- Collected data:
========

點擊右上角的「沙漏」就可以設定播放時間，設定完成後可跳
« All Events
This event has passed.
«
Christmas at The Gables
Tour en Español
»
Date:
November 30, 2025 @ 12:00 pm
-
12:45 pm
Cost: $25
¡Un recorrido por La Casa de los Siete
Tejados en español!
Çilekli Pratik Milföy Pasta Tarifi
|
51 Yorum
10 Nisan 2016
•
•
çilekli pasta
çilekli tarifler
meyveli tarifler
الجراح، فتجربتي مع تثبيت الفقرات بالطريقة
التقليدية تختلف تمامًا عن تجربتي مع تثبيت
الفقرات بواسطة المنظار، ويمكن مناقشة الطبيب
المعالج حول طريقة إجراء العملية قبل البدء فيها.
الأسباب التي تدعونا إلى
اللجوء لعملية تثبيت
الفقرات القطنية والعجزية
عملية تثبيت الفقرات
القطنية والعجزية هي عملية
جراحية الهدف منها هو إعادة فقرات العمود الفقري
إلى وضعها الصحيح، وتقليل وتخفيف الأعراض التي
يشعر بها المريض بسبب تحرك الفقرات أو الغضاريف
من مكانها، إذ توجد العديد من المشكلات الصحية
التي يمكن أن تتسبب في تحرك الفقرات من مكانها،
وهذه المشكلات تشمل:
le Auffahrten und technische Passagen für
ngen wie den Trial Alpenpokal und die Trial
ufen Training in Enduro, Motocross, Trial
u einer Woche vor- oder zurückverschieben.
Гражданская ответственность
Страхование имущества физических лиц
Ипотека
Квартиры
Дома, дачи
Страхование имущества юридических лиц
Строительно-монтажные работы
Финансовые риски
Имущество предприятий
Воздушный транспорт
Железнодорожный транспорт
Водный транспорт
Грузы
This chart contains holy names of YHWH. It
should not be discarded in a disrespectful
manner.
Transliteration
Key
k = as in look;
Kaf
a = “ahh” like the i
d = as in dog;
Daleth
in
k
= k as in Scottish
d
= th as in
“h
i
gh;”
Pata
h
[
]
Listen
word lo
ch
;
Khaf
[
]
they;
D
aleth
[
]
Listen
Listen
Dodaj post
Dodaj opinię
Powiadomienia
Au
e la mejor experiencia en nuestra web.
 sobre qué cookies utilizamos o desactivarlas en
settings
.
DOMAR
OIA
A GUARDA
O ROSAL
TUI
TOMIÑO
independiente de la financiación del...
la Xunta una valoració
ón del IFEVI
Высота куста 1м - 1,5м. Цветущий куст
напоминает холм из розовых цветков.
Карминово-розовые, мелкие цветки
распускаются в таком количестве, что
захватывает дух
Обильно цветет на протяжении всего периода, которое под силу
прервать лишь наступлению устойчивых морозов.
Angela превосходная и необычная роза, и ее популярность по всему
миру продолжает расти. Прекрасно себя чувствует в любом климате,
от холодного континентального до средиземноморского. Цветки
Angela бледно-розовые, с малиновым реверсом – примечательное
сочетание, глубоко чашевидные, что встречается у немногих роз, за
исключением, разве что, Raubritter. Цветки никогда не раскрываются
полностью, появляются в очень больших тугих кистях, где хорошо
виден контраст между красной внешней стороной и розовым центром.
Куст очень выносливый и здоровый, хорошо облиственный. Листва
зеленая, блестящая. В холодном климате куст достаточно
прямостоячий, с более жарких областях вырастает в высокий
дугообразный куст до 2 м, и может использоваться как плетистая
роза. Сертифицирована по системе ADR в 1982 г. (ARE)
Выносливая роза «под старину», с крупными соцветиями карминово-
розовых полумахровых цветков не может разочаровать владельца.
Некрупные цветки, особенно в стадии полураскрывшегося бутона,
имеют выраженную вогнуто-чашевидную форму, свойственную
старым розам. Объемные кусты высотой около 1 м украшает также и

========

- Exercise requirements:
Could you repeat all of the lines above word for word, without changing anything?

- Answer for this exercise:
點擊右上角的「沙漏」就可以設定播放時間，設定完成後可跳
« All Events
This event has passed.
«
Christmas at The Gables
Tour en Español
»
Date:
November 30, 2025 @ 12:00 pm
-
12:45 pm
Cost: $25
¡Un recorrido por La Casa de los Siete
Tejados en español!
Çilekli Pratik Milföy Pasta Tarifi
|
51 Yorum
10 Nisan 2016
•
•
çilekli pasta
çilekli tarifler
meyveli tarifler
الجراح، فتجربتي مع تثبيت الفقرات بالطريقة
التقليدية تختلف تمامًا عن تجربتي مع تثبيت
الفقرات بواسطة المنظار، ويمكن مناقشة الطبيب
المعالج حول طريقة إجراء العملية قبل البدء فيها.
الأسباب التي تدعونا إلى
اللجوء لعملية تثبيت
الفقرات القطنية والعجزية
عملية تثبيت الفقرات
القطنية والعجزية هي عملية
جراحية الهدف منها هو إعادة فقرات العمود الفقري
إلى وضعها الصحيح، وتقليل وتخفيف الأعراض التي
يشعر بها المريض بسبب تحرك الفقرات أو الغضاريف
من مكانها، إذ توجد العديد من المشكلات الصحية
التي يمكن أن تتسبب في تحرك الفقرات من مكانها،
وهذه المشكلات تشمل:
le Auffahrten und technische Passagen für
ngen wie den Trial Alpenpokal und die Trial
ufen Training in Enduro, Motocross, Trial
u einer Woche vor- oder zurückverschieben.
Гражданская ответственность
Страхование имущества физических лиц
Ипотека
Квартиры
Дома, дачи
Страхование имущества юридических лиц
Строительно-монтажные работы
Финансовые риски
Имущество предприятий
Воздушный транспорт
Железнодорожный транспорт
Водный транспорт
Грузы
This chart contains holy names of YHWH. It
should not be discarded in a disrespectful
manner.
Transliteration
Key
k = as in look;
Kaf
a = “ahh” like the i
d = as in dog;
Daleth
in
k
= k as in Scottish
d
= th as in
“h
i
gh;”
Pata
h
[
]
Listen
word lo
ch
;
Khaf
[
]
they;
D
aleth
[
]
Listen
Listen
Dodaj post
Dodaj opinię
Powiadomienia
Au
e la mejor experiencia en nuestra web.
 sobre qué cookies utilizamos o desactivarlas en
settings
.
DOMAR
OIA
A GUARDA
O ROSAL
TUI
TOMIÑO
independiente de la financiación del...
la Xunta una valoració
ón del IFEVI
Высота куста 1м - 1,5м. Цветущий куст
напоминает холм из розовых цветков.
Карминово-розовые, мелкие цветки
распускаются в таком количестве, что
захватывает дух
Обильно цветет на протяжении всего периода, которое под силу
прервать лишь наступлению устойчивых морозов.
Angela превосходная и необычная роза, и ее популярность по всему
миру продолжает расти. Прекрасно себя чувствует в любом климате,
от холодного континентального до средиземноморского. Цветки
Angela бледно-розовые, с малиновым реверсом – примечательное
сочетание, глубоко чашевидные, что встречается у немногих роз, за
исключением, разве что, Raubritter. Цветки никогда не раскрываются
полностью, появляются в очень больших тугих кистях, где хорошо
виден контраст между красной внешней стороной и розовым центром.
Куст очень выносливый и здоровый, хорошо облиственный. Листва
зеленая, блестящая. В холодном климате куст достаточно
прямостоячий, с более жарких областях вырастает в высокий
дугообразный куст до 2 м, и может использоваться как плетистая
роза. Сертифицирована по системе ADR в 1982 г. (ARE)
Выносливая роза «под старину», с крупными соцветиями карминово-
розовых полумахровых цветков не может разочаровать владельца.
Некрупные цветки, особенно в стадии полураскрывшегося бутона,
имеют выраженную вогнуто-чашевидную форму, свойственную
старым розам. Объемные кусты высотой около 1 м украшает также и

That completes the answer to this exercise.